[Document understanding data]
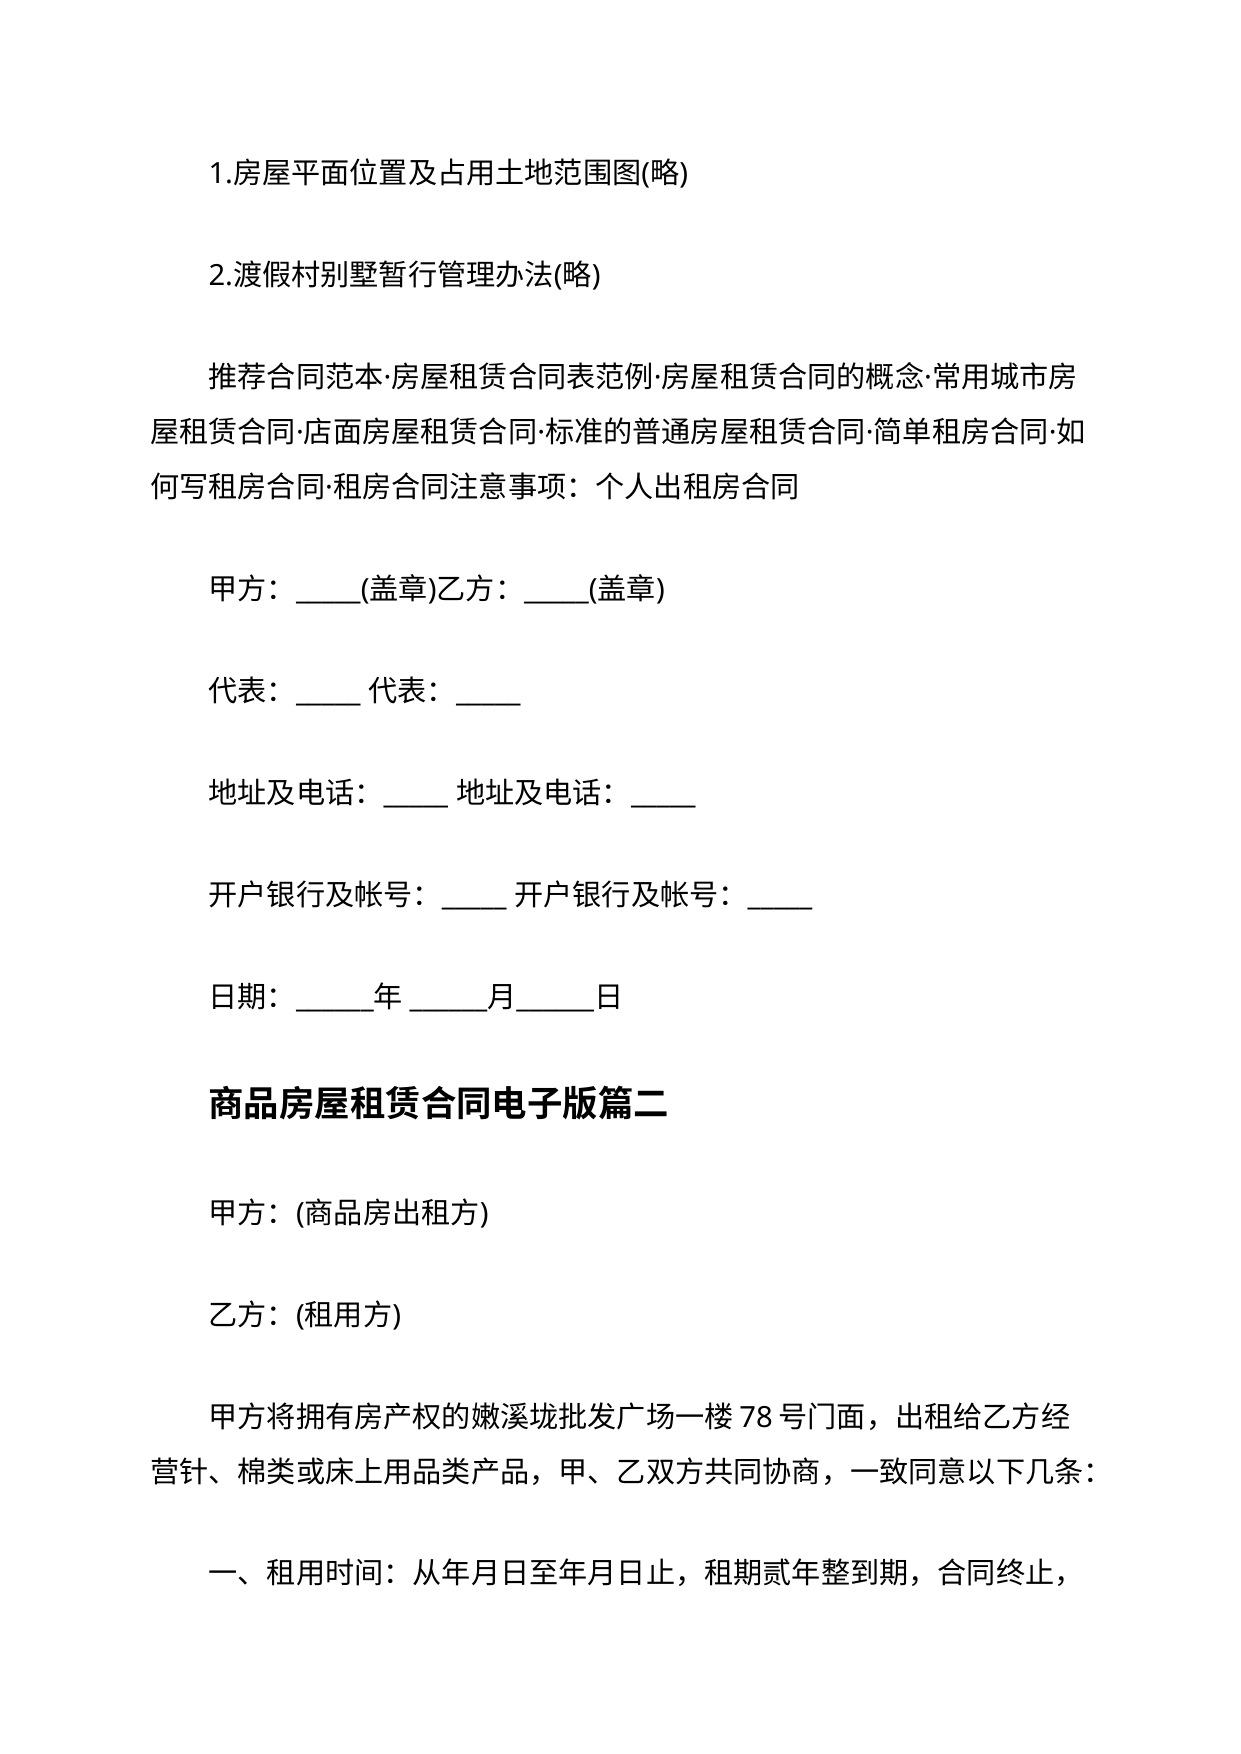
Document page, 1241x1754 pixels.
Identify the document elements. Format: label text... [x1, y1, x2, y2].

text 甲方将拥有房产权的嫩溪垅批发广场一楼78号门面，出租给乙方经营针、棉类或床上用品类产品，甲、乙双方共同协商，一致同意以下几条： [150, 1393, 1090, 1491]
text 甲方：_____(盖章)乙方：_____(盖章) [150, 566, 1090, 608]
text 乙方：(租用方) [150, 1291, 1090, 1334]
text 地址及电话：_____ 地址及电话：_____ [150, 770, 1090, 812]
text 1.房屋平面位置及占用土地范围图(略) [150, 150, 1090, 192]
text 商品房屋租赁合同电子版篇二 [150, 1076, 1090, 1127]
text 2.渡假村别墅暂行管理办法(略) [150, 252, 1090, 294]
text 日期：______年 ______月______日 [150, 974, 1090, 1016]
text 甲方：(商品房出租方) [150, 1189, 1090, 1232]
text 推荐合同范本·房屋租赁合同表范例·房屋租赁合同的概念·常用城市房屋租赁合同·店面房屋租赁合同·标准的普通房屋租赁合同·简单租房合同·如何写租房合同·租房合同注意事项：个人出租房合同 [150, 354, 1090, 506]
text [150, 1550, 1090, 1592]
text 代表：_____ 代表：_____ [150, 668, 1090, 710]
text 开户银行及帐号：_____ 开户银行及帐号：_____ [150, 872, 1090, 914]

» **What you will do**:
Please give an exact printout of all the records, pictures aside.

» **Response**:
Document page, 1241x1754 pixels.
Identify the document elements. Format: label text... [x1, y1, x2, y2].

text 甲方将拥有房产权的嫩溪垅批发广场一楼78号门面，出租给乙方经营针、棉类或床上用品类产品，甲、乙双方共同协商，一致同意以下几条： [150, 1393, 1090, 1491]
text 甲方：_____(盖章)乙方：_____(盖章) [150, 566, 1090, 608]
text 乙方：(租用方) [150, 1291, 1090, 1334]
text 地址及电话：_____ 地址及电话：_____ [150, 770, 1090, 812]
text 1.房屋平面位置及占用土地范围图(略) [150, 150, 1090, 192]
text 商品房屋租赁合同电子版篇二 [150, 1076, 1090, 1127]
text 2.渡假村别墅暂行管理办法(略) [150, 252, 1090, 294]
text 日期：______年 ______月______日 [150, 974, 1090, 1016]
text 甲方：(商品房出租方) [150, 1189, 1090, 1232]
text 推荐合同范本·房屋租赁合同表范例·房屋租赁合同的概念·常用城市房屋租赁合同·店面房屋租赁合同·标准的普通房屋租赁合同·简单租房合同·如何写租房合同·租房合同注意事项：个人出租房合同 [150, 354, 1090, 506]
text [150, 1550, 1090, 1592]
text 代表：_____ 代表：_____ [150, 668, 1090, 710]
text 开户银行及帐号：_____ 开户银行及帐号：_____ [150, 872, 1090, 914]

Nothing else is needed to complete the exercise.